We define the following gradient descent rule to estimate $\mathbf{W}$. It is an iterative estimate. Let $\mathbf{W}^0$ be the initial estimate of $\mathbf{W}$ and $\mathbf{W}^n$ the estimate after $n$ iterations.
We use the following projected gradient update rule \[ \widehat{\mathbf{W}}^{n+1} = \mathbf{W}^n - \eta \frac{dE}{d\mathbf{W}}|_{\mathbf{W}^n} \\ \mathbf{W}^{n+1} = \max(\widehat{\mathbf{W}}^{n+1},0) \]
where $\frac{dE}{d\mathbf{W}}|_{\mathbf{W}^n}$ is the derivative of $E$ with respect to $\mathbf{W}$ computed at $\mathbf{W} = \mathbf{W}^n$, and $\max(\widehat{\mathbf{W}}^{n+1},0)$ is a component-wise flooring operation that sets all negative entries in $\widehat{\mathbf{W}}^{n+1}$ to 0.
In effect, our feasible set for values of $\mathbf{W}$ are $\mathbf{W} \succcurlyeq 0$, where the symbol $\succcurlyeq$ indicates that every element of $\mathbf{W}$ must be greater than or equal to 0. The algorithm performs a conventional gradient descent update, and projects any solutions that fall outside the feasible set back onto the feasible set, through the max operation.
Implement the above algorithm.
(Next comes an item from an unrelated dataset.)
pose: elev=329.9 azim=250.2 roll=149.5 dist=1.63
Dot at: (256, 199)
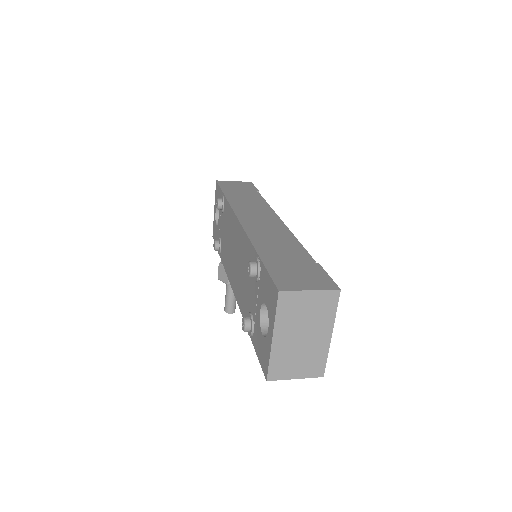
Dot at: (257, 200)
Initialize $\mathbf{W}$ to a matrix of all $1$s. Run the algorithm for $\eta$ values $(0.0001, 0.001, 0.01, 0.1)$. Run 250 iterations in each case. Plot $E$ as a function of iteration number $n$. Return this plot and the final matrix $\mathbf{W}$. Also show a plot of best error $E$ as a function of $\eta$.
For the best $\eta$ (which resulted in the lowest error) recreate the music using this transcription as $\widehat{\mathbf{M}} = \mathbf{N} {\mathbf{W}}$. Resynthesize the music from $\widehat{\mathbf M}$. What does it sound like? You may return the resynthesized music to impress us (although we won't score you on it).
Detailed instuctions on how to submit the results are given here.
Solutions must be emailed to both TAs, and cc-ed to Bhiksha. The message must have the subject line "MLSP assignment 1". Remember to include your generated results. Don't delete them.
Solutions are due before Oct 4th, 2016 (i.e. by 23:59:59 on Oct 3rd).